▶ [REQUIRED ACTION]: From the first line of the data below through the line bearing "Mbps），另外一些变种实现了低速模式（10 kbps）和快速+模式（1 Mbps）。", reproduce each line exactly; do not include pictures.

▶ [PROVIDED MATERIAL]:
________________________________________

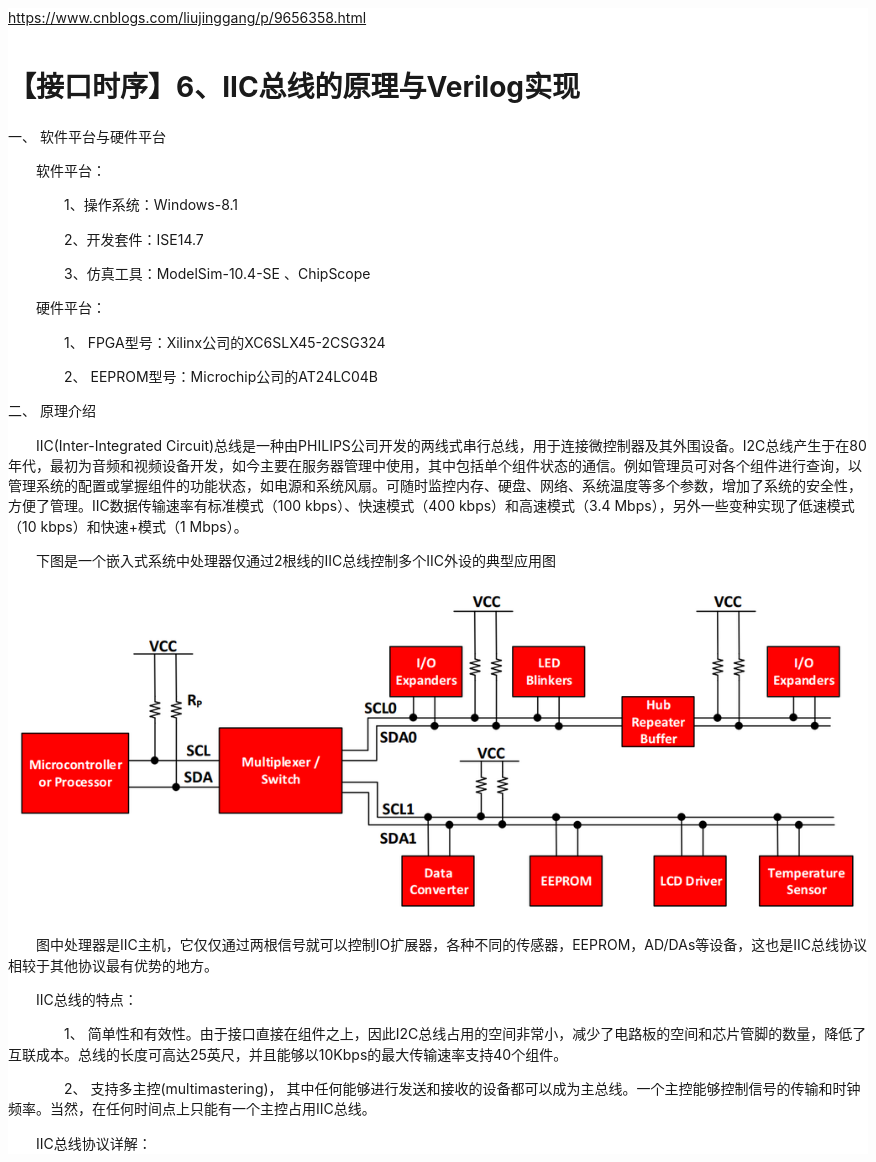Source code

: https://www.cnblogs.com/liujinggang/p/9656358.html

【接口时序】6、IIC总线的原理与Verilog实现
================================================================================

一、 软件平台与硬件平台

　　软件平台：

　　　　1、操作系统：Windows-8.1

　　　　2、开发套件：ISE14.7

　　　　3、仿真工具：ModelSim-10.4-SE 、ChipScope

　　硬件平台：

　　　　1、 FPGA型号：Xilinx公司的XC6SLX45-2CSG324

　　　　2、 EEPROM型号：Microchip公司的AT24LC04B

二、 原理介绍

　　IIC(Inter-Integrated Circuit)总线是一种由PHILIPS公司开发的两线式串行总线，用于连接微控制器及其外围设备。I2C总线产生于在80年代，最初为音频和视频设备开发，如今主要在服务器管理中使用，其中包括单个组件状态的通信。例如管理员可对各个组件进行查询，以管理系统的配置或掌握组件的功能状态，如电源和系统风扇。可随时监控内存、硬盘、网络、系统温度等多个参数，增加了系统的安全性，方便了管理。IIC数据传输速率有标准模式（100 kbps）、快速模式（400 kbps）和高速模式（3.4 Mbps），另外一些变种实现了低速模式（10 kbps）和快速+模式（1 Mbps）。

　　下图是一个嵌入式系统中处理器仅通过2根线的IIC总线控制多个IIC外设的典型应用图

![](assets/1426240-20180916152844018-651266068.png)

　　图中处理器是IIC主机，它仅仅通过两根信号就可以控制IO扩展器，各种不同的传感器，EEPROM，AD/DAs等设备，这也是IIC总线协议相较于其他协议最有优势的地方。

　　IIC总线的特点：

　　　　1、 简单性和有效性。由于接口直接在组件之上，因此I2C总线占用的空间非常小，减少了电路板的空间和芯片管脚的数量，降低了互联成本。总线的长度可高达25英尺，并且能够以10Kbps的最大传输速率支持40个组件。

　　　　2、 支持多主控(multimastering)， 其中任何能够进行发送和接收的设备都可以成为主总线。一个主控能够控制信号的传输和时钟频率。当然，在任何时间点上只能有一个主控占用IIC总线。

　　IIC总线协议详解：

________________________________________

▶ [EXERCISE SOLUTION]:
Source code

: https://www.cnblogs.com/liujinggang/p/9656358.html

【接口时序】6、IIC总线的原理与Verilog实现
================================================================================

一、 软件平台与硬件平台

　　软件平台：

　　　　1、操作系统：Windows-8.1

　　　　2、开发套件：ISE14.7

　　　　3、仿真工具：ModelSim-10.4-SE 、ChipScope

　　硬件平台：

　　　　1、 FPGA型号：Xilinx公司的XC6SLX45-2CSG324

　　　　2、 EEPROM型号：Microchip公司的AT24LC04B

二、 原理介绍

　　IIC(Inter-Integrated Circuit)总线是一种由PHILIPS公司开发的两线式串行总线，用于连接微控制器及其外围设备。I2C总线产生于在80年代，最初为音频和视频设备开发，如今主要在服务器管理中使用，其中包括单个组件状态的通信。例如管理员可对各个组件进行查询，以管理系统的配置或掌握组件的功能状态，如电源和系统风扇。可随时监控内存、硬盘、网络、系统温度等多个参数，增加了系统的安全性，方便了管理。IIC数据传输速率有标准模式（100 kbps）、快速模式（400 kbps）和高速模式（3.4 Mbps），另外一些变种实现了低速模式（10 kbps）和快速+模式（1 Mbps）。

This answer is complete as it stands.